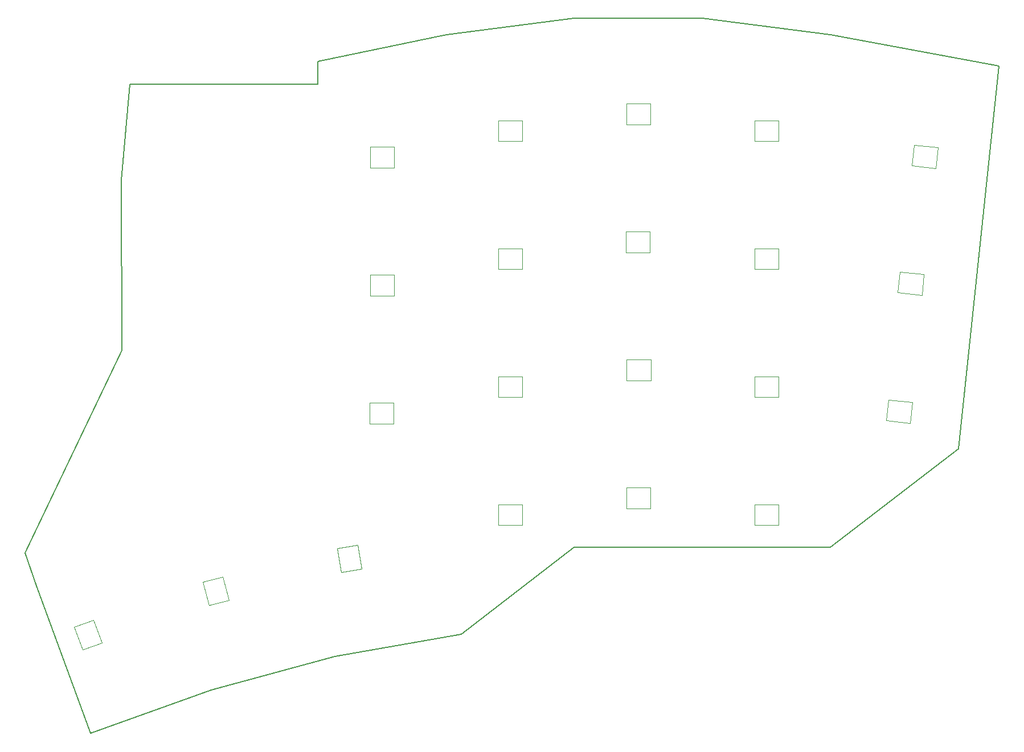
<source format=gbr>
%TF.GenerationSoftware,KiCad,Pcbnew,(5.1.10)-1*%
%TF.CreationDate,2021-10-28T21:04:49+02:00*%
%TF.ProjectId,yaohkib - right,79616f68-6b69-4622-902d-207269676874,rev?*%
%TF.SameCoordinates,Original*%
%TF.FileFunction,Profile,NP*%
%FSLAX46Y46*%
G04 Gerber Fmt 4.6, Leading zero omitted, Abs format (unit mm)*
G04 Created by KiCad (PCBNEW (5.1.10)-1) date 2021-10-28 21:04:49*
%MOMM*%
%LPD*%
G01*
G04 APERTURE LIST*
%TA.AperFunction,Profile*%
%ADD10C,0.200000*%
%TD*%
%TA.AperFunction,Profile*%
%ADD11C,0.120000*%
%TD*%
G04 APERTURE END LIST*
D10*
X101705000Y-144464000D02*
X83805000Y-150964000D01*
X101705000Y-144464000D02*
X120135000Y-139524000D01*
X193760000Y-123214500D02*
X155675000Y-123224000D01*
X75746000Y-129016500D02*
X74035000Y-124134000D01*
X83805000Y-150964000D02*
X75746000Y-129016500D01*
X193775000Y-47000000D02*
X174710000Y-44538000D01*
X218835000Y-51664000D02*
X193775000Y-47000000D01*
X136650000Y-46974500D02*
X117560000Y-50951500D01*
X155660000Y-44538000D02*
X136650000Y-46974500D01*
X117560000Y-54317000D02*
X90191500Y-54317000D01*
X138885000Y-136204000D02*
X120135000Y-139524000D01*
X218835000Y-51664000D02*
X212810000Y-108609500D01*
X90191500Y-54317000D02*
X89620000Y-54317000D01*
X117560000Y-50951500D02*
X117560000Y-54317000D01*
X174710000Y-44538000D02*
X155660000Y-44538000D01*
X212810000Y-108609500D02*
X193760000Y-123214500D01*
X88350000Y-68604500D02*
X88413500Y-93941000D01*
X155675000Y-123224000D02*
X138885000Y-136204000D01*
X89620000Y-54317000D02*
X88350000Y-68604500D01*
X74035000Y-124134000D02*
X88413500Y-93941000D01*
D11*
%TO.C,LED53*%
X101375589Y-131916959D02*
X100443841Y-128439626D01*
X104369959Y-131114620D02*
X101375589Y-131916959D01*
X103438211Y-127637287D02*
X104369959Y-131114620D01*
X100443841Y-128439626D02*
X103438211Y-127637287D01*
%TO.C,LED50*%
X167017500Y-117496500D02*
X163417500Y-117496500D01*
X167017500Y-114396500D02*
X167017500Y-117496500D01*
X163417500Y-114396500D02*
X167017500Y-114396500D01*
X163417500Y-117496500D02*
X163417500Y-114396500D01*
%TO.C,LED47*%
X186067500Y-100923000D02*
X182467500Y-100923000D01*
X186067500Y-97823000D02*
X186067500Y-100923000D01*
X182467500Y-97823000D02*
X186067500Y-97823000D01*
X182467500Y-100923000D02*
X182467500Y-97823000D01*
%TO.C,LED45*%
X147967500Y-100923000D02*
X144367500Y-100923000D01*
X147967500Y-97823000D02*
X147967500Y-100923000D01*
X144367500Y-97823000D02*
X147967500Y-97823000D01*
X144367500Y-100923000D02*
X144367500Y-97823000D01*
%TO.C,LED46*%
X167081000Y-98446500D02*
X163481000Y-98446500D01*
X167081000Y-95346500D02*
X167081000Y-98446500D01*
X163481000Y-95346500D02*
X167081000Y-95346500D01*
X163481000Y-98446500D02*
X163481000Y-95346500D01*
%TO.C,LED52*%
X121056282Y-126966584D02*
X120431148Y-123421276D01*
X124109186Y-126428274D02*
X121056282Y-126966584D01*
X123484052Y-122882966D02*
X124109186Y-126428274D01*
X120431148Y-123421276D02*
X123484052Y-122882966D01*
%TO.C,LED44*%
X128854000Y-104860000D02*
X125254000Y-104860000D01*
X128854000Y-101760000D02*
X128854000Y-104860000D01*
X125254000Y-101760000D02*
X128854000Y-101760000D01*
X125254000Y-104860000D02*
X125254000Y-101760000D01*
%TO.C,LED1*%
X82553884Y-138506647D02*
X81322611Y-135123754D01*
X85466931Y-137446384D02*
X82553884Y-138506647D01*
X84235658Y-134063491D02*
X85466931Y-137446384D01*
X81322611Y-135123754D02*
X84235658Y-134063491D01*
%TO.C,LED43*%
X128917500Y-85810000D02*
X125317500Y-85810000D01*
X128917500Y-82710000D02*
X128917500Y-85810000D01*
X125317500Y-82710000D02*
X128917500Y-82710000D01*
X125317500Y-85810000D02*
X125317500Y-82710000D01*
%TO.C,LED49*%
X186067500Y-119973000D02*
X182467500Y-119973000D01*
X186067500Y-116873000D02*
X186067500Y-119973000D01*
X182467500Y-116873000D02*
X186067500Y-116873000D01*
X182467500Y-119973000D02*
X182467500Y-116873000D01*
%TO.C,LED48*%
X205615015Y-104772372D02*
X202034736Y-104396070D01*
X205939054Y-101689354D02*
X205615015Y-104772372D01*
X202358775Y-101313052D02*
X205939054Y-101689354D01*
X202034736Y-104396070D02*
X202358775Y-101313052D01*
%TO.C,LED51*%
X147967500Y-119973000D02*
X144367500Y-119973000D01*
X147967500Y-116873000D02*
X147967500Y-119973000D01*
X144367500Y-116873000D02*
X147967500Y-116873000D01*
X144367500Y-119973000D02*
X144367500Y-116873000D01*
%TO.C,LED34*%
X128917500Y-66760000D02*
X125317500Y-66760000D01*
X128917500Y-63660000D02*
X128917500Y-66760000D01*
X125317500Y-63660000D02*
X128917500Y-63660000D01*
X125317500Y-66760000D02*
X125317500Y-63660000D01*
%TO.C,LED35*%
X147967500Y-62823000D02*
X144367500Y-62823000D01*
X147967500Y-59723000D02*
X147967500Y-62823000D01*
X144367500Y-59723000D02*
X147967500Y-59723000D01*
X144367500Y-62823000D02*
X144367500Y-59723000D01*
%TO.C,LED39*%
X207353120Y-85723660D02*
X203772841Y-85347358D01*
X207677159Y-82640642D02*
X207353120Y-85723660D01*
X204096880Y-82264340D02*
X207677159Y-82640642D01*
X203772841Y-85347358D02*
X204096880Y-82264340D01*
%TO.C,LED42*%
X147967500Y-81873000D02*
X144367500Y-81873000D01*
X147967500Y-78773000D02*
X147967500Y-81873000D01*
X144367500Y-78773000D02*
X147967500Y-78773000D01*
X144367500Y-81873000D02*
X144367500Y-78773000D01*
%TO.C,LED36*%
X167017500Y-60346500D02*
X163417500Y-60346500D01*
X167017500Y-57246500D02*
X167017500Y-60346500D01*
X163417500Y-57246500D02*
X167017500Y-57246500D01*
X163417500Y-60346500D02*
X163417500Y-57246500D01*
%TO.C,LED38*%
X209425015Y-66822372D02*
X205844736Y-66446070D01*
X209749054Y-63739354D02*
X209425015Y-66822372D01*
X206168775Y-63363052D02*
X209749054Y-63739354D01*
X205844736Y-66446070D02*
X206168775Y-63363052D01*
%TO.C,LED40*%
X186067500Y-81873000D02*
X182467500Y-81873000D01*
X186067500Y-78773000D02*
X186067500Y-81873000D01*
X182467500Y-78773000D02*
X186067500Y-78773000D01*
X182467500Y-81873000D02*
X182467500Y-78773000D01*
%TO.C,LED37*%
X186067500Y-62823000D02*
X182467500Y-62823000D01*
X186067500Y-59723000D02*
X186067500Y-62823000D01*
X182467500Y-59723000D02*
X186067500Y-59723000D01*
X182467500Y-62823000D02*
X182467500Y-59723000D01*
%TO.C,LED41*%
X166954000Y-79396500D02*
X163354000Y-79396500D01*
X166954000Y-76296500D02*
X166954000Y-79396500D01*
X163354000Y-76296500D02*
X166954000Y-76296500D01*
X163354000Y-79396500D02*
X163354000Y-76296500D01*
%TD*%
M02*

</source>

* * *

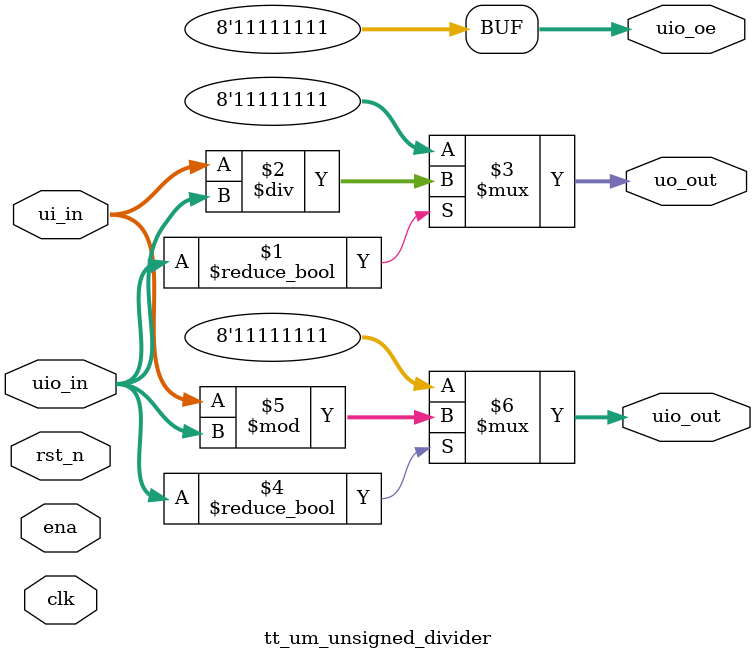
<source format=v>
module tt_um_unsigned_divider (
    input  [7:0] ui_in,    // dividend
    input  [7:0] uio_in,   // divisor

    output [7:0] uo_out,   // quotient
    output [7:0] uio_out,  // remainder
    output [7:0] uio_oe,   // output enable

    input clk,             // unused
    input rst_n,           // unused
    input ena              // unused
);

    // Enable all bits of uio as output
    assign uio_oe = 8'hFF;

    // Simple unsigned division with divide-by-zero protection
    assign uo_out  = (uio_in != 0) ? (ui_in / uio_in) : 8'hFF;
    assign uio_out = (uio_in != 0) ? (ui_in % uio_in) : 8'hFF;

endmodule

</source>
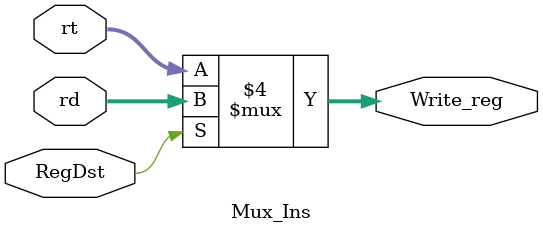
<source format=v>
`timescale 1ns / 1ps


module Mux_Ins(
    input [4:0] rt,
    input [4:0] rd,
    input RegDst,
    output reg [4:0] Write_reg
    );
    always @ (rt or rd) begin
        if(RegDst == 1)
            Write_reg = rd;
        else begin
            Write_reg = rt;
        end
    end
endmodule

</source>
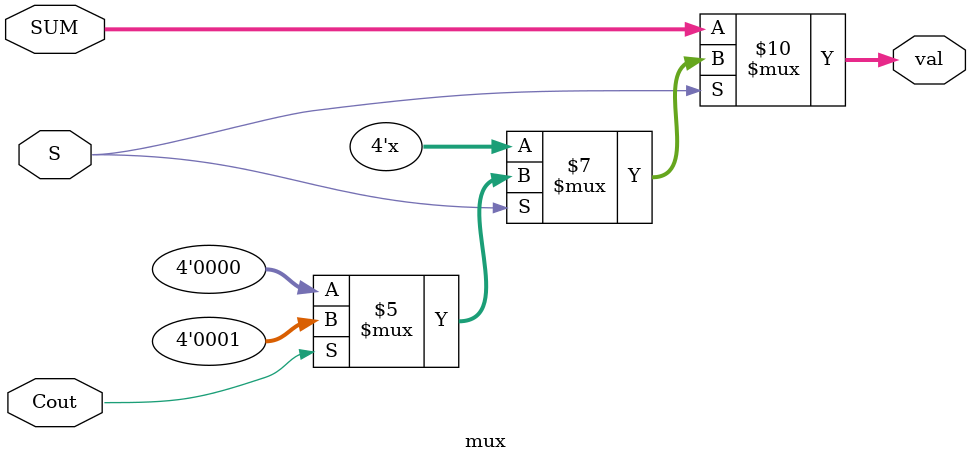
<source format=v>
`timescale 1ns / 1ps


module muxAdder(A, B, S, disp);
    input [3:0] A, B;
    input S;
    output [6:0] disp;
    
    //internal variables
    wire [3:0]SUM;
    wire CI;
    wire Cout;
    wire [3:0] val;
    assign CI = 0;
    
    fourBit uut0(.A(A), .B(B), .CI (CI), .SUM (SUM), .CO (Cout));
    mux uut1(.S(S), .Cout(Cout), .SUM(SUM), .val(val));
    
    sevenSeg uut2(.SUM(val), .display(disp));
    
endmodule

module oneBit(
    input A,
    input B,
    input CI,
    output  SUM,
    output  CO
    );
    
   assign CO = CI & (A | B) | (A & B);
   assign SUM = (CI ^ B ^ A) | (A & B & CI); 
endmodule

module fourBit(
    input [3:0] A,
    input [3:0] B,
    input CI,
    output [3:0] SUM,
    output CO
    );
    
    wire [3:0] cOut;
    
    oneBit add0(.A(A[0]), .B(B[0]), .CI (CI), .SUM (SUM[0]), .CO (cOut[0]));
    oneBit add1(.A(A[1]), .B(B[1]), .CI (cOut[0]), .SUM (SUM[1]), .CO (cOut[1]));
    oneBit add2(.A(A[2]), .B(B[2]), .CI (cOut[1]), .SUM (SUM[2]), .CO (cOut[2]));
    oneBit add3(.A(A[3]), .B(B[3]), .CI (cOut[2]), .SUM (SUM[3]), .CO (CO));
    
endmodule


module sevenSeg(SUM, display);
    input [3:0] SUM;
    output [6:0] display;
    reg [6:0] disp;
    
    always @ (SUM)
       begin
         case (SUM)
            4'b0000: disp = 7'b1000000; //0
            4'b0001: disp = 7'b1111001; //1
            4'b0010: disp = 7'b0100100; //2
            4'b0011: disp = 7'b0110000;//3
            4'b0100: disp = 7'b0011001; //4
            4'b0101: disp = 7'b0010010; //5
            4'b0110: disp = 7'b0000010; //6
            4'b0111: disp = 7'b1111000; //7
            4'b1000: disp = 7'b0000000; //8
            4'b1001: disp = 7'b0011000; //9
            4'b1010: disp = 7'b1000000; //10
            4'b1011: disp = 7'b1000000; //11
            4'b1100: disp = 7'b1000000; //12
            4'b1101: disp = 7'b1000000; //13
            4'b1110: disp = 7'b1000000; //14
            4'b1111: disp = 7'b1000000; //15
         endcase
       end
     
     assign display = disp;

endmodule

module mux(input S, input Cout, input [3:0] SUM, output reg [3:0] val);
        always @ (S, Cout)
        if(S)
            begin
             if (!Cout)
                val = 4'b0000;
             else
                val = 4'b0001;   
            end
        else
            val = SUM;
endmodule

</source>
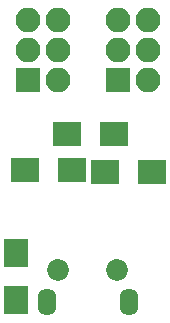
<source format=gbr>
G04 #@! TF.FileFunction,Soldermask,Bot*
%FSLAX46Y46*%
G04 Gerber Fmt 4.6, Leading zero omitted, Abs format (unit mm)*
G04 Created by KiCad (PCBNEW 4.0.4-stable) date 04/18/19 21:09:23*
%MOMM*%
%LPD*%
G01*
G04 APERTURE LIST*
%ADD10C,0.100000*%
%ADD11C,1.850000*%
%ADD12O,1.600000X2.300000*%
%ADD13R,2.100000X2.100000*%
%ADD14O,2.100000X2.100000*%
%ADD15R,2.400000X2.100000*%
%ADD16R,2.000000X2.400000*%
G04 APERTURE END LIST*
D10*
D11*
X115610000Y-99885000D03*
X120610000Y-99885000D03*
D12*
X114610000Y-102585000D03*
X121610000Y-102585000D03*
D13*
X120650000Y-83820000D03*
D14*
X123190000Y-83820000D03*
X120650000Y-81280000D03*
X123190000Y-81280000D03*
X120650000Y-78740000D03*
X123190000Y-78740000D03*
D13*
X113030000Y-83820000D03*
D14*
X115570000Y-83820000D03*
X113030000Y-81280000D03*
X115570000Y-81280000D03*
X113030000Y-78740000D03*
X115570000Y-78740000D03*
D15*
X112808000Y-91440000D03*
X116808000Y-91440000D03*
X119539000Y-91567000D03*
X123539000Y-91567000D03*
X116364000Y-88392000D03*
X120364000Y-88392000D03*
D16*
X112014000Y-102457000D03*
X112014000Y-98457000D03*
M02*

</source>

...

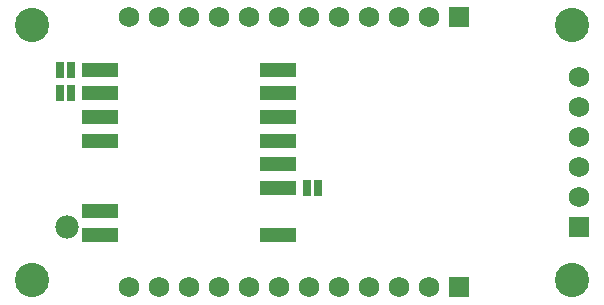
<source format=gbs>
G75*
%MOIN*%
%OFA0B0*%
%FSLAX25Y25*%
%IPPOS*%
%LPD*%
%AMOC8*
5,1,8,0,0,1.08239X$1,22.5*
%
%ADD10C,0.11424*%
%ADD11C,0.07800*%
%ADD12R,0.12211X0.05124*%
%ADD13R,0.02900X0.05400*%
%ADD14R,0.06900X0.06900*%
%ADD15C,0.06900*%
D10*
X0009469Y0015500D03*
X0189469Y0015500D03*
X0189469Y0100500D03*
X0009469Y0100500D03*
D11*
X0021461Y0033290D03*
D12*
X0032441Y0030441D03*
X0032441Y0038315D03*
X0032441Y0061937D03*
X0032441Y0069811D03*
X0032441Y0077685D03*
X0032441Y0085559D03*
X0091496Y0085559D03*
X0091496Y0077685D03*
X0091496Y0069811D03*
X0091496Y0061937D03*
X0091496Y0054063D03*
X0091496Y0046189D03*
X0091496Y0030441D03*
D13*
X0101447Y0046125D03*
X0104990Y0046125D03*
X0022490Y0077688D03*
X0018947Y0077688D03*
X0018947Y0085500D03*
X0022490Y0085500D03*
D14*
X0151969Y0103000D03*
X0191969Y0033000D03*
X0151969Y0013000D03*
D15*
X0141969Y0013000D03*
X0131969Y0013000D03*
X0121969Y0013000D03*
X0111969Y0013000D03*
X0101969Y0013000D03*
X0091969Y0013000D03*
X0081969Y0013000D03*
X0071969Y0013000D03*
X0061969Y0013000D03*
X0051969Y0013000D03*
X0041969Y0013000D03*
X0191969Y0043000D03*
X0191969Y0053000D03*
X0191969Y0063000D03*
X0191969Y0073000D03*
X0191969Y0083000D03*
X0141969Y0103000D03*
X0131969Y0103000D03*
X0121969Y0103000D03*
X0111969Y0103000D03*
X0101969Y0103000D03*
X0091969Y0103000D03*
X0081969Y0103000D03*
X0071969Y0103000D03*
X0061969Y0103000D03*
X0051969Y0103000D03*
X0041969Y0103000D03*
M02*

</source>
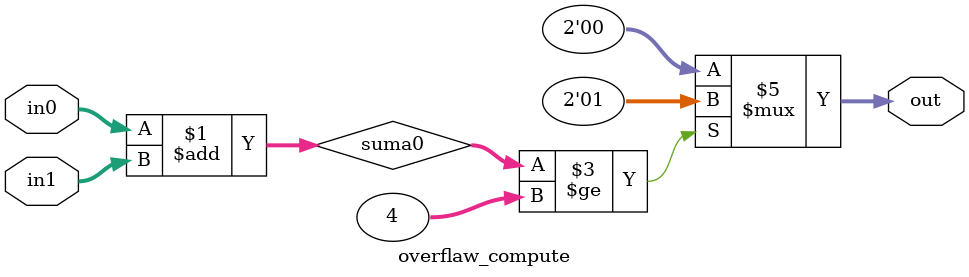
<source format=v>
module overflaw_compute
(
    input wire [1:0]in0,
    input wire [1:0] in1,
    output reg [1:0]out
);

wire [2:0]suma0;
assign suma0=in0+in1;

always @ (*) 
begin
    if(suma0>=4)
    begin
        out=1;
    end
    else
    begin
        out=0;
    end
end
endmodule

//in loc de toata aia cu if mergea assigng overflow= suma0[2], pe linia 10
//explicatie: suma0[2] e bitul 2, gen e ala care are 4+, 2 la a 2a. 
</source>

#### To-do item:
Go through the entries above and copy each line with "unused" in it.

#### Your response:
    input clk,             // unused
    input rst_n,           // unused
    input ena              // unused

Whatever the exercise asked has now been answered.